2 finalistes au challenge Rhône Alpes (Roman 04/2017)

Nos 2 Gucistes ont représenté le club avec brio. L’équipe composé de gauche à droite par Clémence Cavalli (F60), Bernard Loïacono (coach) et Eric Carré (M80) sont parvenus à passer les 1/2 finales en réalisant de superbe assaut d’un niveau technique élevé. Pour autant, l’aventure s’arrête pour eux en finales. Tous nos finalistes 2017 (Isère et RA) reprendront du service l’année prochaine avec pour objectif les finales du grand Sud Est. On adresse au passage, un grand bravo à l’organisation du club “SavatOpoing” de Roman et son organisateur hors pair “Nabil Karchiche” pour le bon déroulement de la journée : 60 assauts sur 2 rings.

 

 

Interclub GUC – ST Vincent de Mercuze (24/03/2017)
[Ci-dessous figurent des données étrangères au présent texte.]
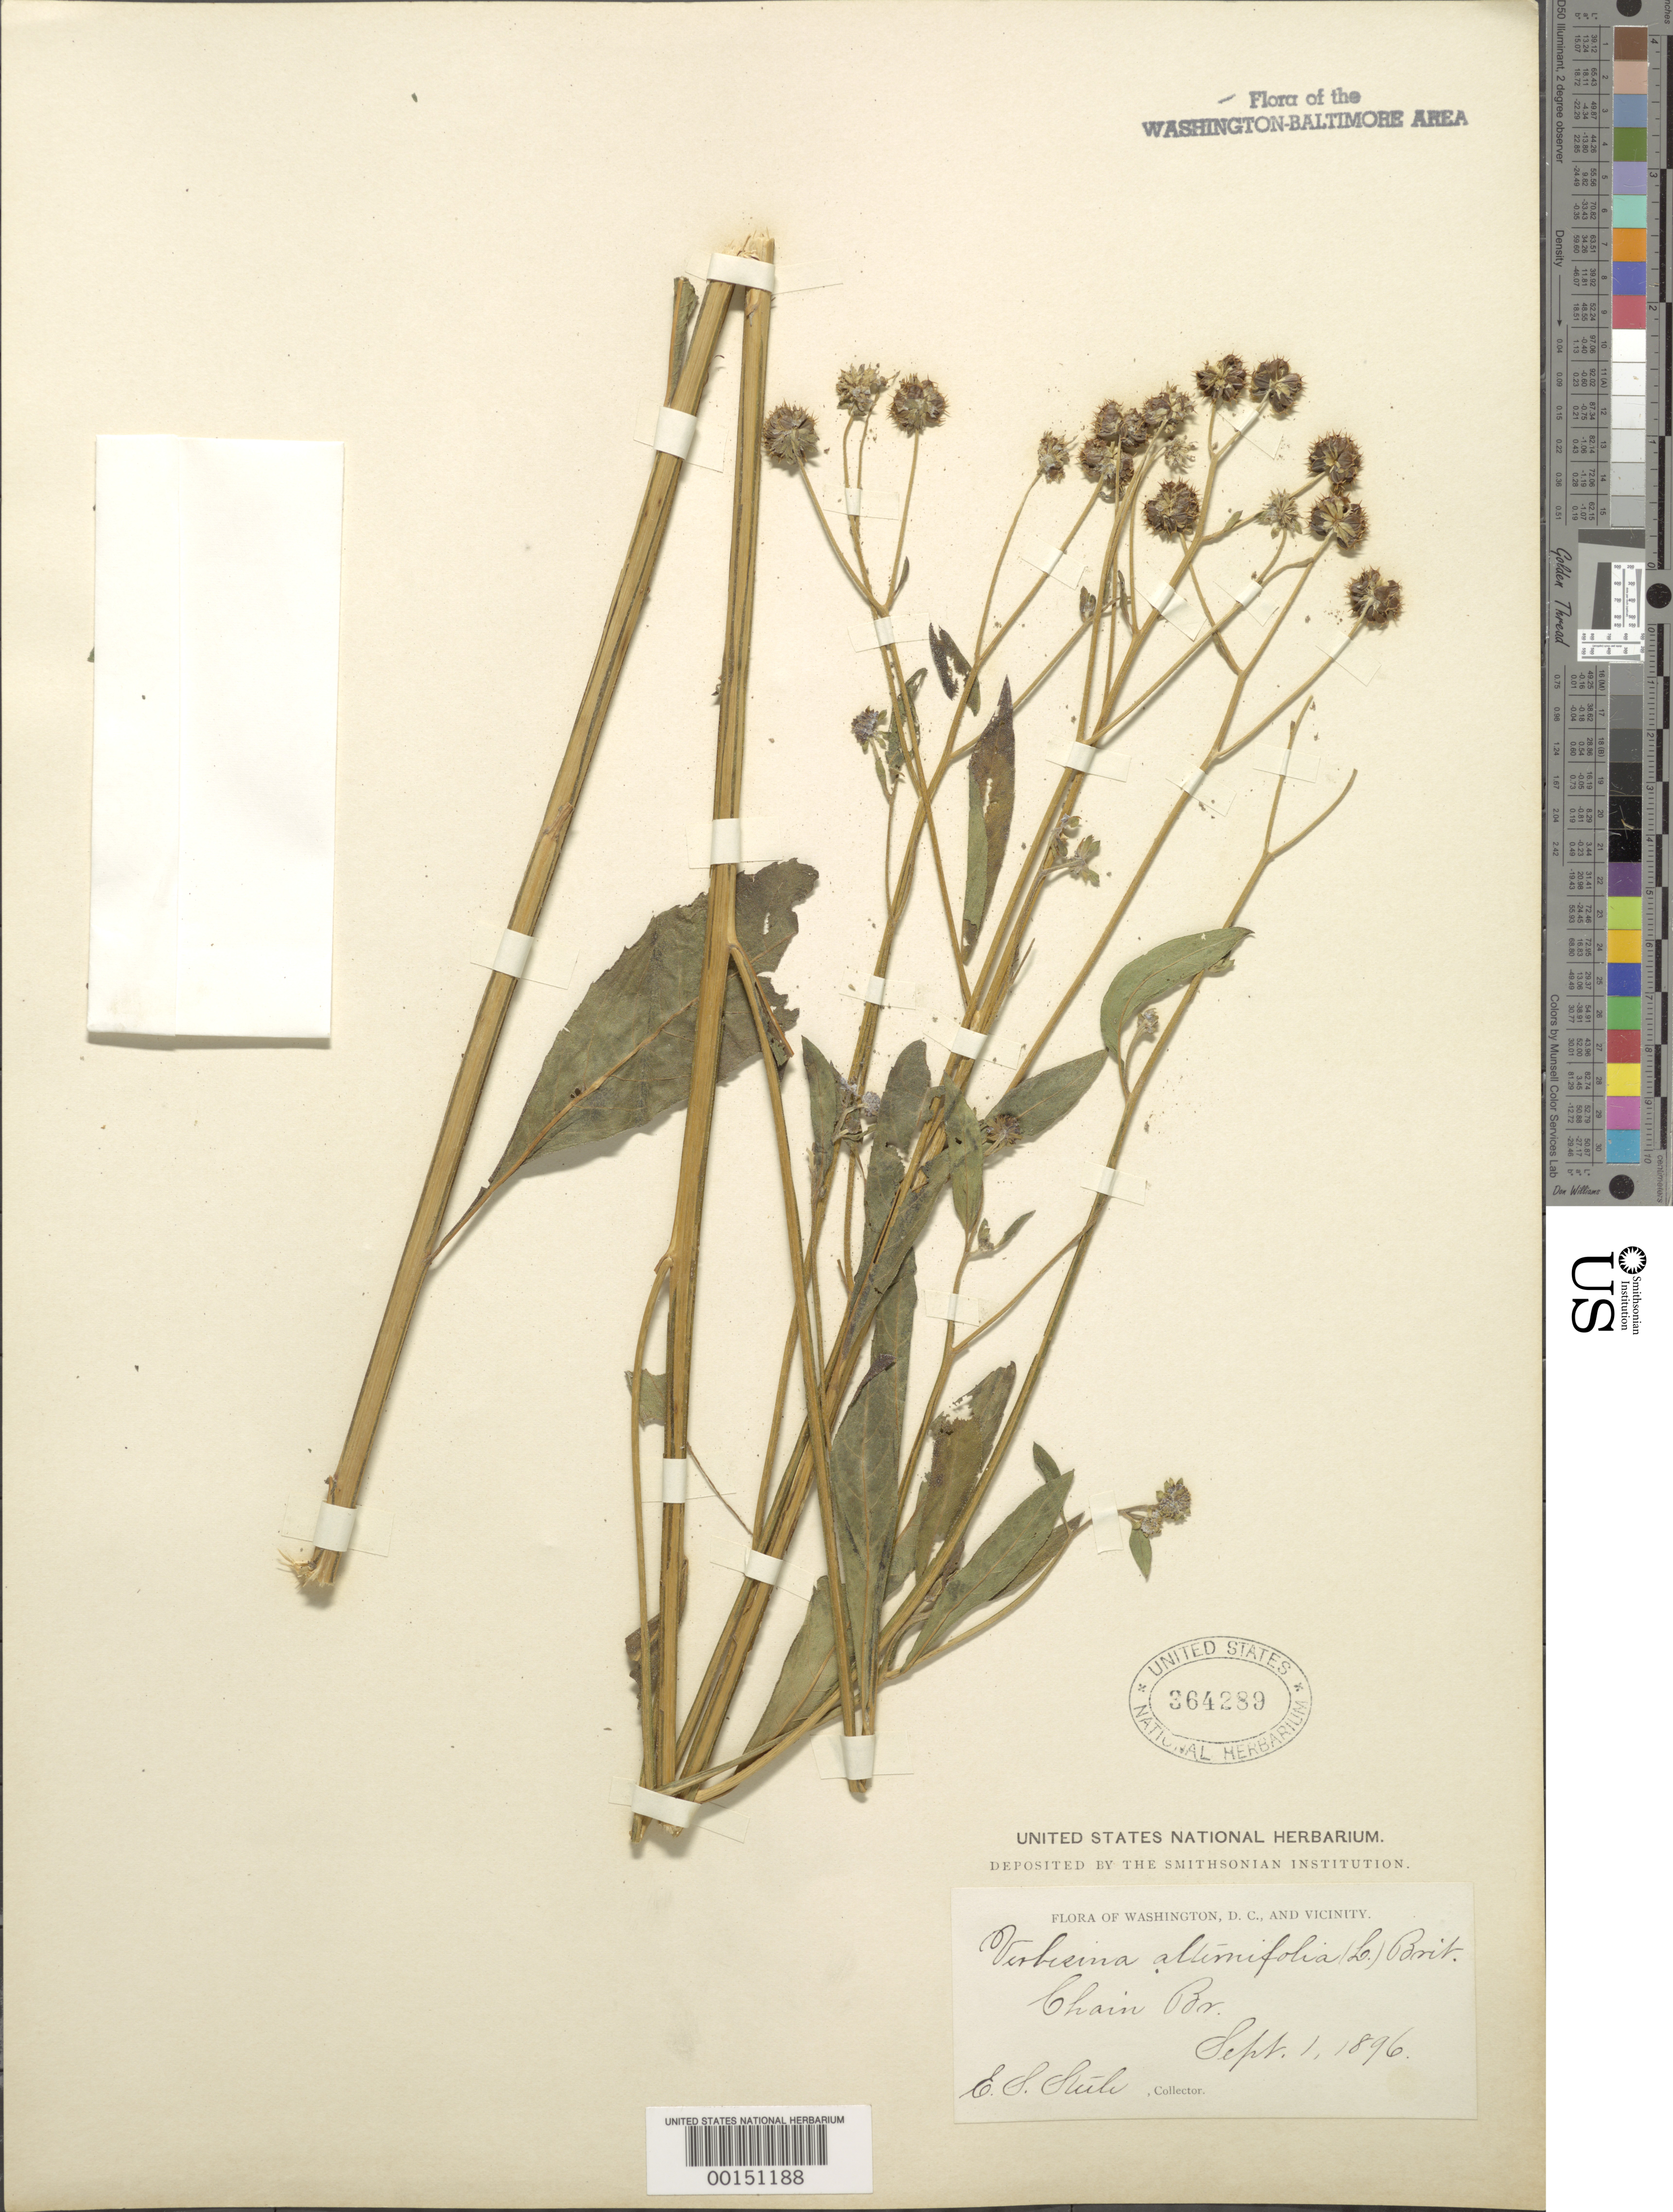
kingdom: Plantae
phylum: Tracheophyta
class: Magnoliopsida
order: Asterales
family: Asteraceae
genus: Verbesina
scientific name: Verbesina alternifolia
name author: (L.) Britton ex Kearney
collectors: E. Steele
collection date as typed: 01 Sep 1896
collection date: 1896-09-01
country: United States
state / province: District of Columbia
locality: Chain Bridge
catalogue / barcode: US 364289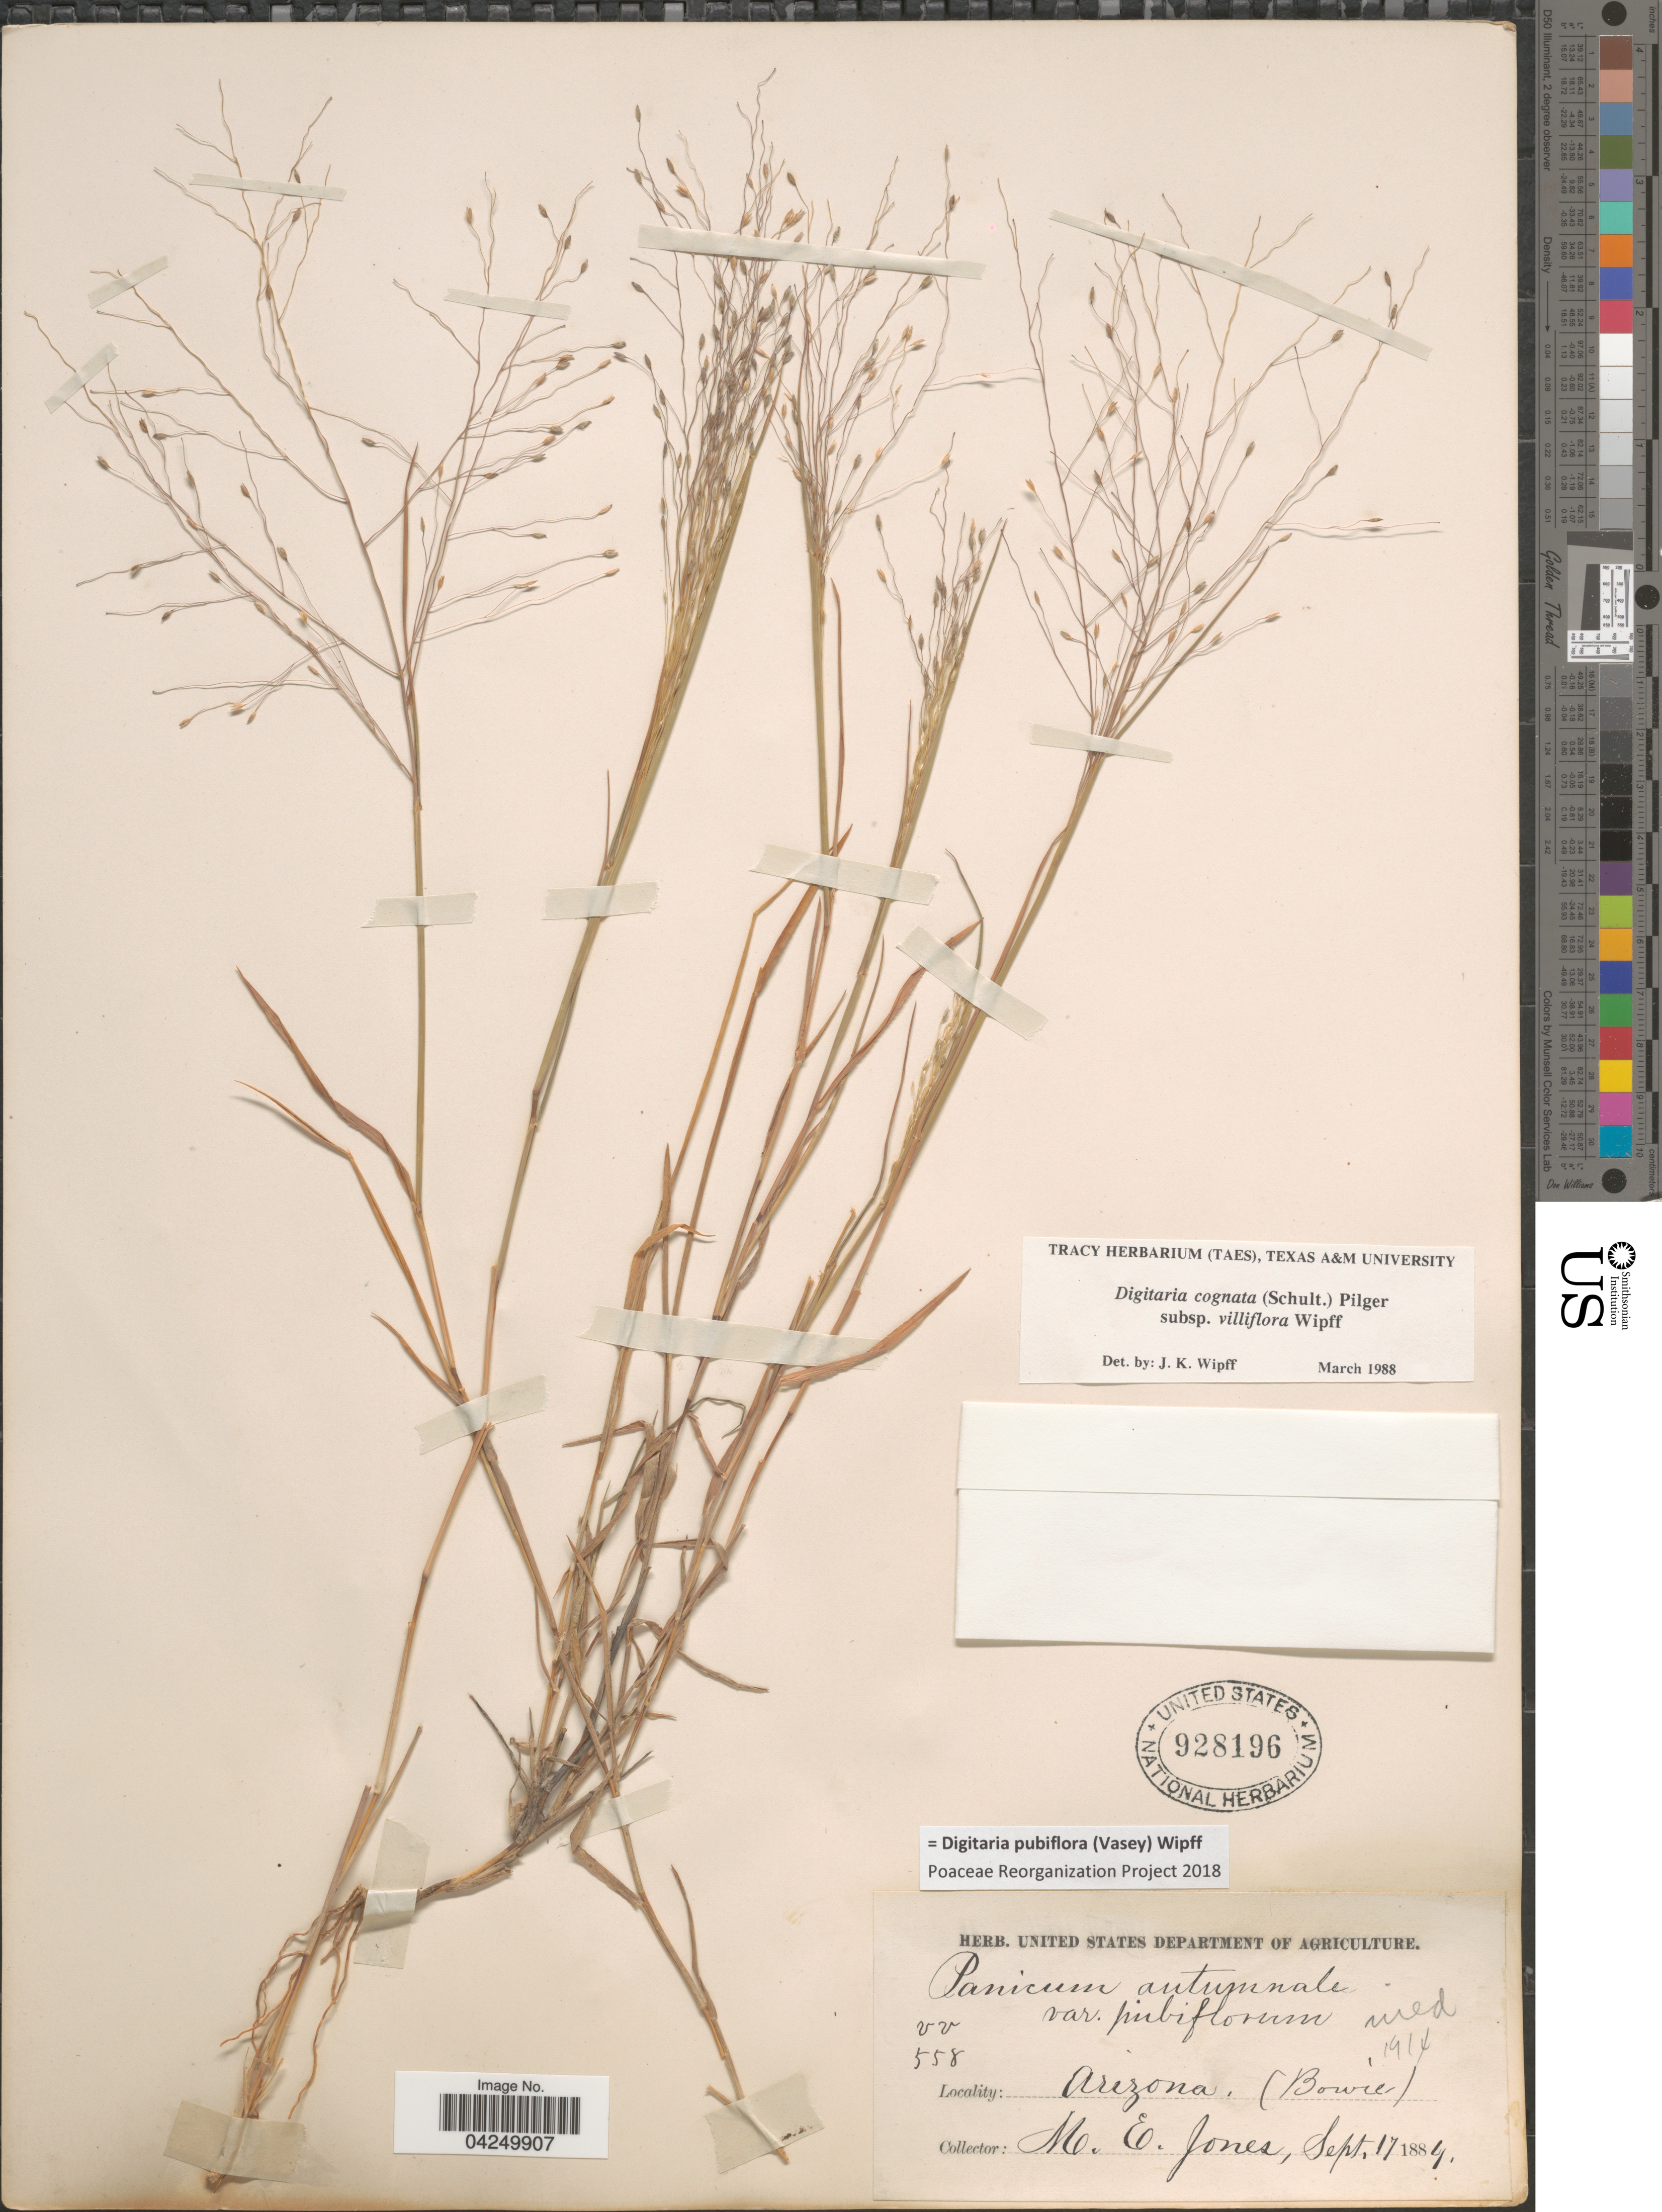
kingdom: Plantae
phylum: Tracheophyta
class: Liliopsida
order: Poales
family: Poaceae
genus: Digitaria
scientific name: Digitaria pubiflora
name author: (Vasey) Wipff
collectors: M. E. Jones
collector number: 558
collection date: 1884-09-17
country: United States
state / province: Arizona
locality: (Bowie).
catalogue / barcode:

Le vendredi 24 mars 2017 a eu lieu un interclub comprenant 10 assauts “gant de couleur” entre les clubs de savate du GUC et de saint Vincent de Mercuze. Il y a eu de très beaux assauts et de superbe enchainement technique pied poing. Un grand merci aux coach (Lucien et Arthur) et aux juges arbitres (Julien & Co) pour le bon déroulement de l’interclub. La soirée s’est prolongée par un apéritif dinatoire au “Palais” (QG du club) où l’on a trinqué pour cette rencontre biannuelle.